(Records for the task Opens)

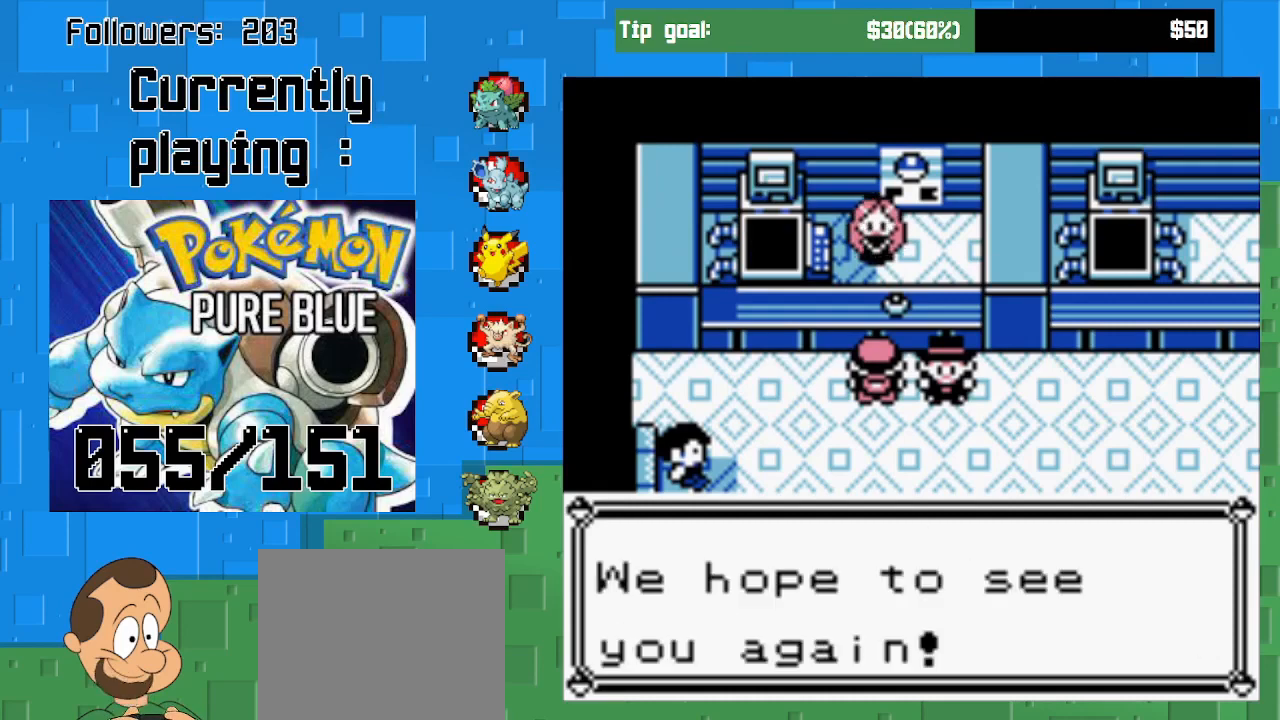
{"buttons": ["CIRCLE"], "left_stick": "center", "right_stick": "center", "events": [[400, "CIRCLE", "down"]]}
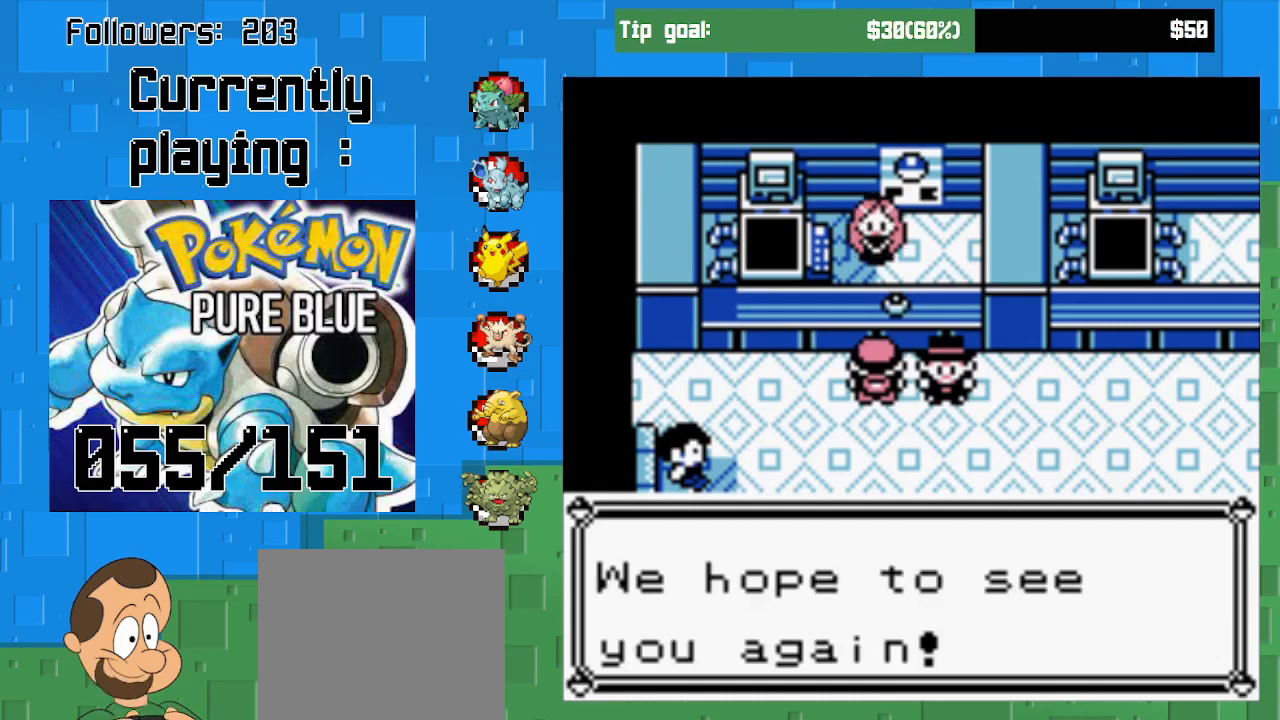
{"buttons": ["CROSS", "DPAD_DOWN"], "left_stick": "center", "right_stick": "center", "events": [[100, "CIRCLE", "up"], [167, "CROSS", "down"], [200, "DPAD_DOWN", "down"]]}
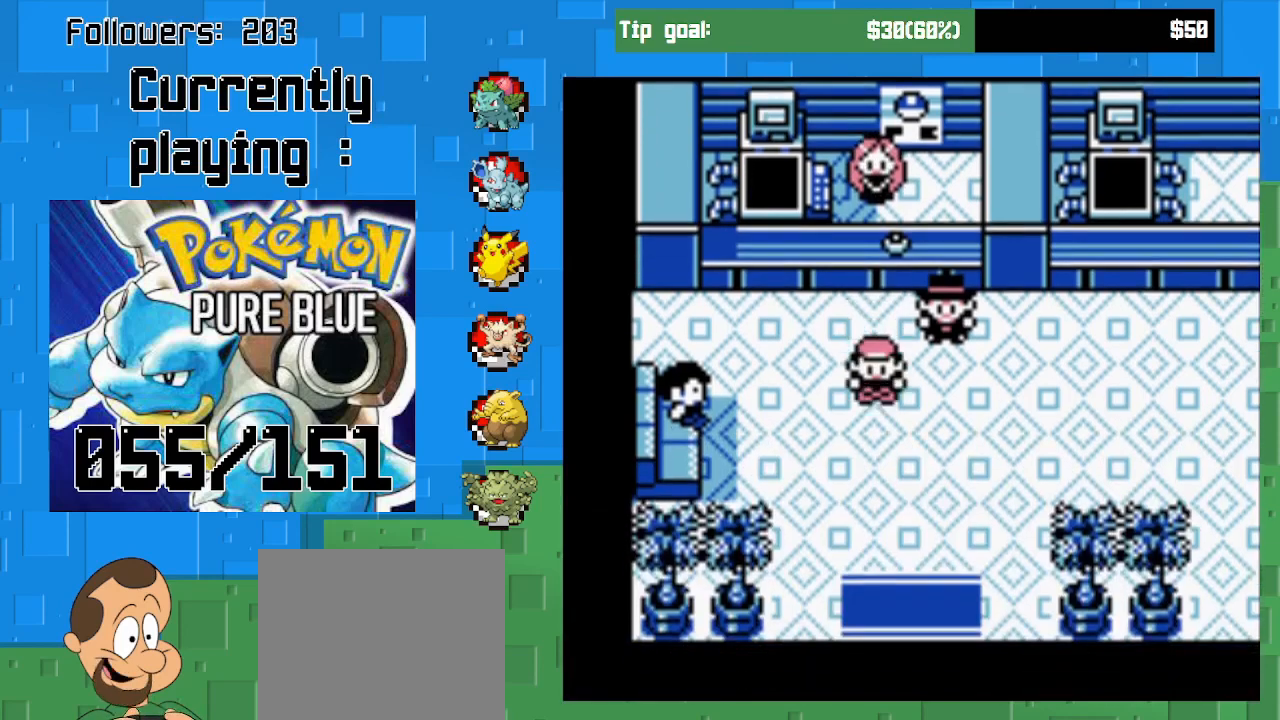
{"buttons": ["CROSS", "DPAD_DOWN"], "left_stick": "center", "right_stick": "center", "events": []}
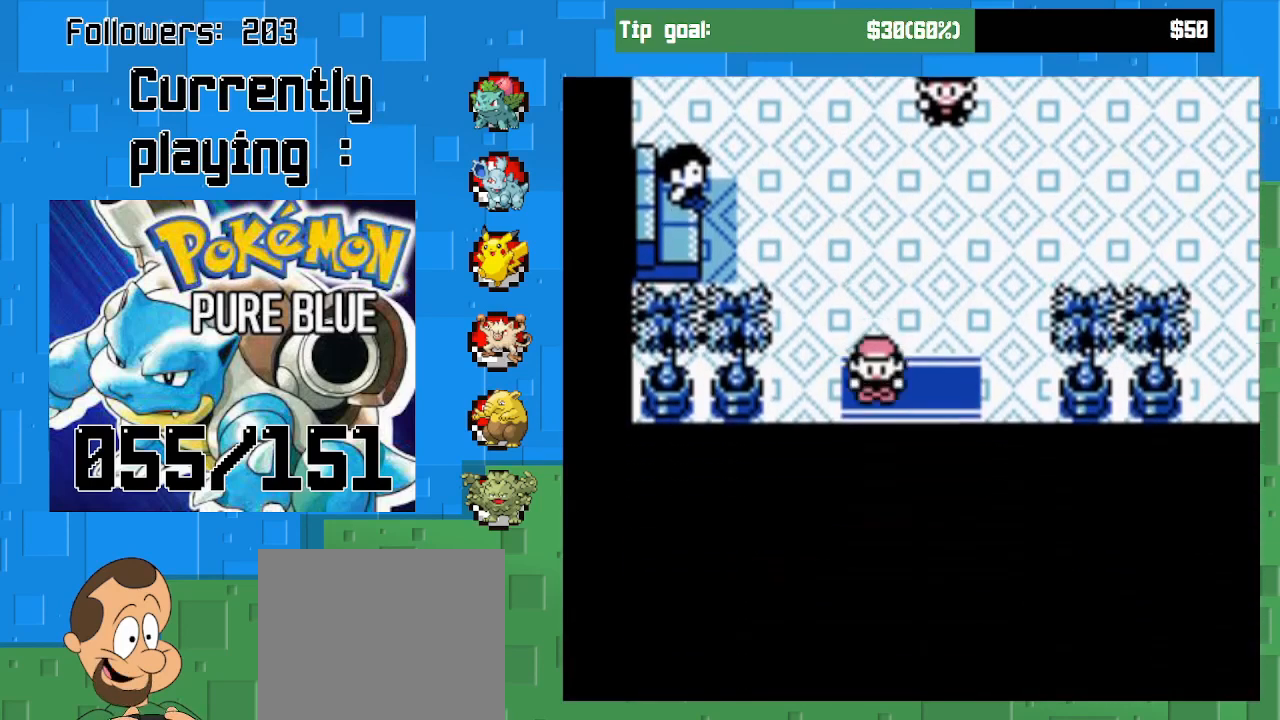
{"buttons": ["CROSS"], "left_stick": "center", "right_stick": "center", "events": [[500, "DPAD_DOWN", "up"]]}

(Records for the task Closes)
(Records for the task Opens)

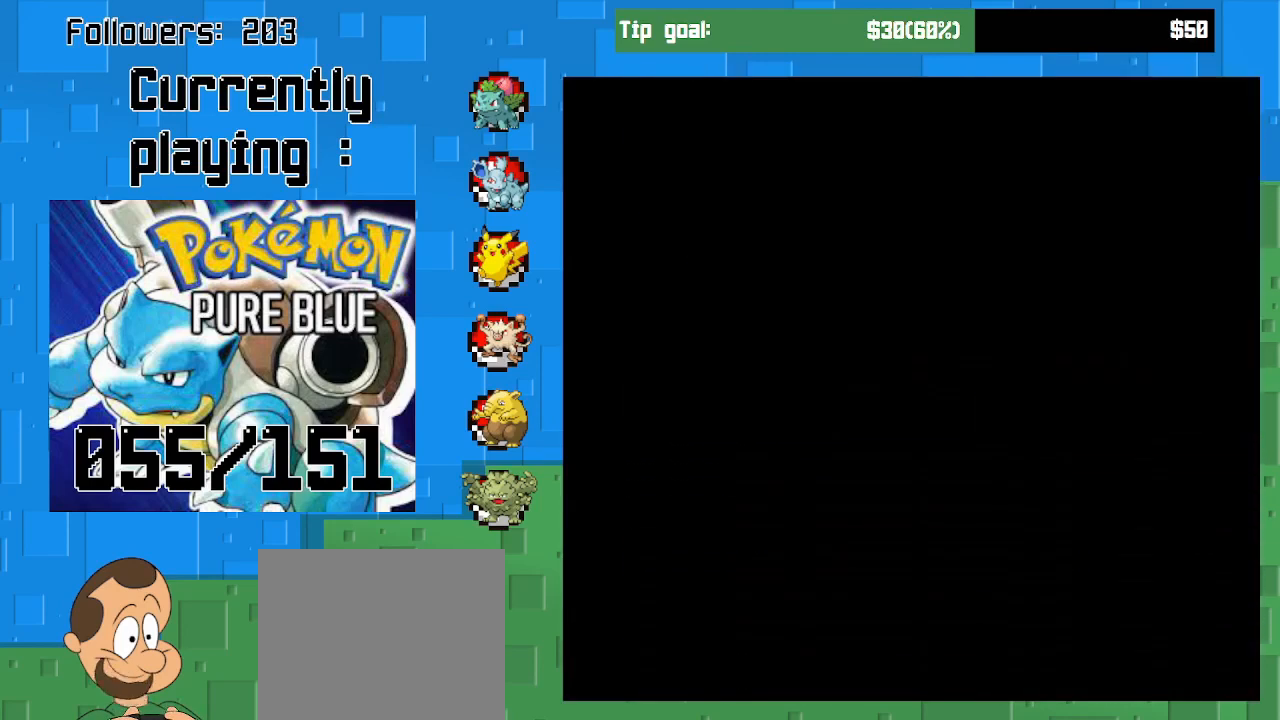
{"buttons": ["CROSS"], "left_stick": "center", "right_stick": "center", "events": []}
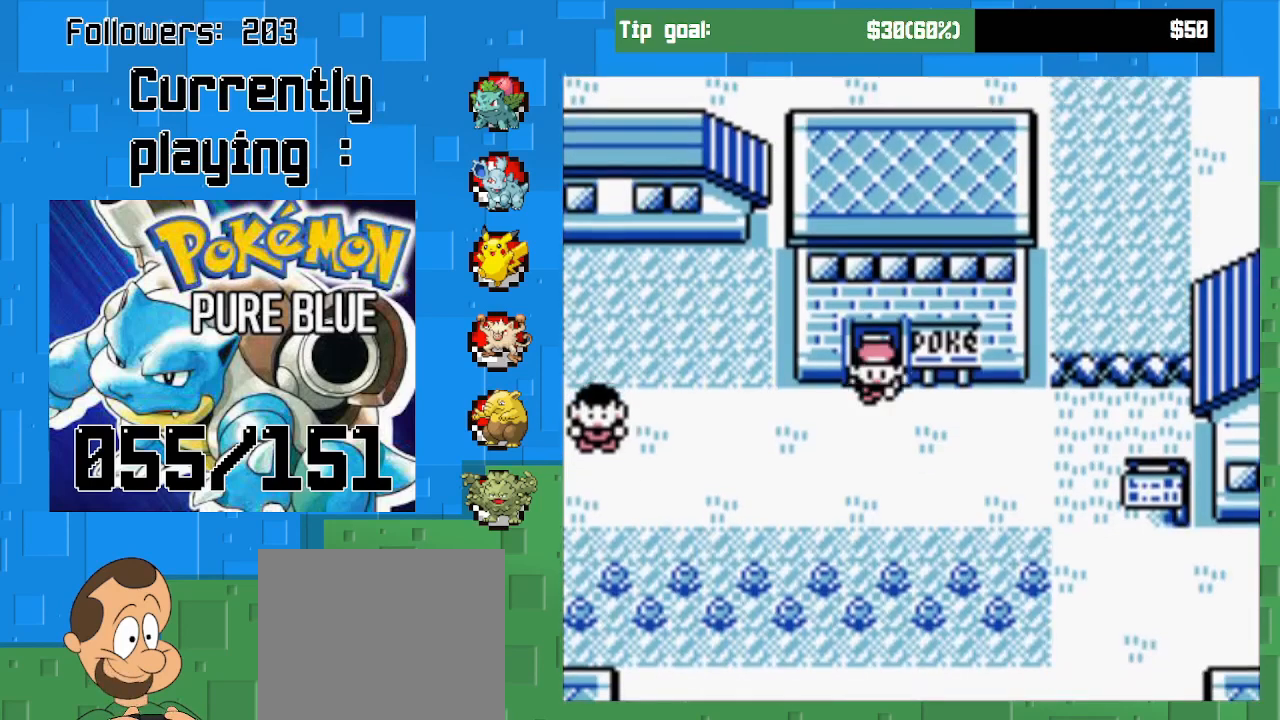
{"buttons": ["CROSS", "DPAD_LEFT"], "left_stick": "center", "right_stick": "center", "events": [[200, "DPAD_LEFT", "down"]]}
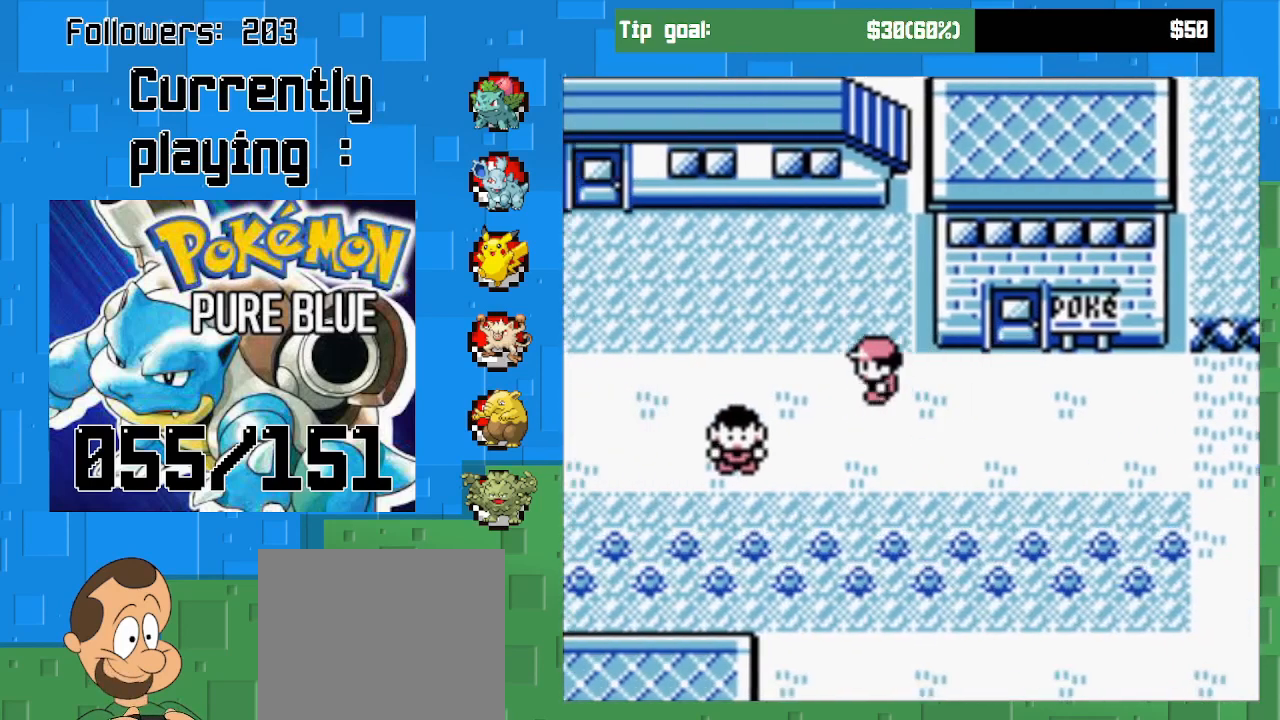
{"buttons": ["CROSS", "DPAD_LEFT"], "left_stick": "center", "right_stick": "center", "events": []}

(Records for the task Closes)

Task directions: Only lines containing the string "CIRCLE" are needed. Pull each of them out of the records above.

Answer for this exercise:
{"buttons": ["CIRCLE"], "left_stick": "center", "right_stick": "center", "events": [[400, "CIRCLE", "down"]]}
{"buttons": ["CROSS", "DPAD_DOWN"], "left_stick": "center", "right_stick": "center", "events": [[100, "CIRCLE", "up"], [167, "CROSS", "down"], [200, "DPAD_DOWN", "down"]]}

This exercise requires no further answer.